= Juan de Urbieta =

Spanish infantryman

Juan de Urbieta Berástegui y Lezo (Hernani, ? - died, 22 August 1553) was a Spanish infantryman who became famous when he captured king Francis I of France near the end of the Battle of Pavia on 24 February 1525.

==Capture of King Francis I==
Surrounded by imperial troops, the king of France and his escort, who were fighting on foot at that time, tried to break through the enemy, but Francis' horse was killed before he could complete the maneuver, and when he was able to get on his feet again, there was a sword pointing at his neck. It was Juan de Urbieta's sword. The Basque soldier, together with Diego Dávila & Alonso Pita da Veiga, accepted his surrender. They didn't know who their captive was, but due to his expensive clothes and armour they supposed he would be a great noble.
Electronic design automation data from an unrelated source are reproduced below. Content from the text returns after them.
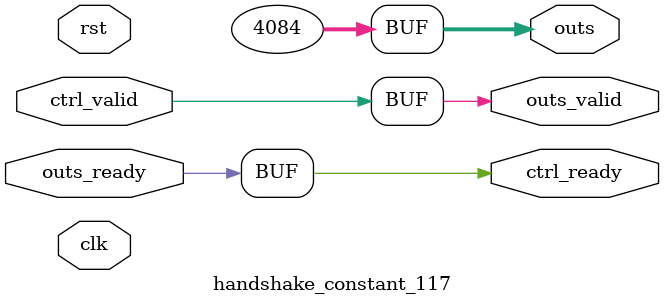
<source format=v>
`timescale 1ns / 1ps
module handshake_constant_117 #(
  parameter DATA_WIDTH = 32  // Default set to 32 bits
) (
  input                       clk,
  input                       rst,
  // Input Channel
  input                       ctrl_valid,
  output                      ctrl_ready,
  // Output Channel
  output [DATA_WIDTH - 1 : 0] outs,
  output                      outs_valid,
  input                       outs_ready
);
  assign outs       = 12'b111111110100;
  assign outs_valid = ctrl_valid;
  assign ctrl_ready = outs_ready;

endmodule

</source>
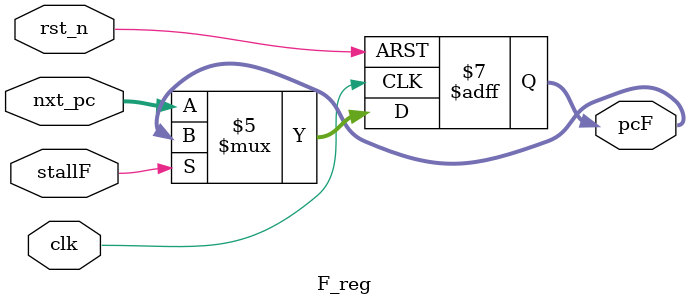
<source format=v>
module F_reg (
   input  wire          clk,
                        rst_n,
                        stallF,
   input  wire [31:0]   nxt_pc,
   output reg  [31:0]   pcF
);

   always @(posedge clk or negedge rst_n) begin
      if (~rst_n) begin
         pcF <= 0;
      end
      else begin
         if (~stallF) begin
            pcF <= nxt_pc;
         end
         else begin
            pcF <= pcF;
         end
      end
   end


endmodule
</source>
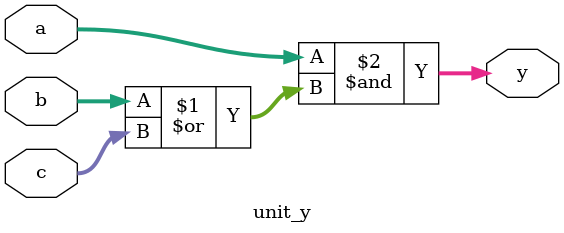
<source format=v>
module test(input [31:0] a, b, c, output [31:0] x, y, z, w);
  unit_x unit_x_inst (.a(a), .b(b), .c(c), .x(x));
  unit_y unit_y_inst (.a(a), .b(b), .c(c), .y(y));
  assign z = a ^ b ^ c, w = z;
endmodule
  
module unit_x(input [31:0] a, b, c, output [31:0] x);
  assign x = (a & b) | c;
endmodule
  
module unit_y(input [31:0] a, b, c, output [31:0] y);
  assign y = a & (b | c);
endmodule
  

</source>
They were shocked when, in handing him to their officers, they were informed that they had captured the king of France.

==Consequences==
Urbieta obtained fame & honours due to this action. Emperor Charles granted him a coat-of-arms and issued him a document certifying his merits. He was promoted to cavalry officer and obtained the titles of knight of Santiago & "Contino de Su Majestad". Also, Francis I of France wrote him a letter thanking him for accepting his surrender in the course of the battle, letting him stay alive.

He died on 22 August 1553 in Hernani, the same place in which he was born, and he was buried inside the church of Saint John the Baptist, as he asked in his testament. His remains were desecrated by French soldiers during the Peninsular War.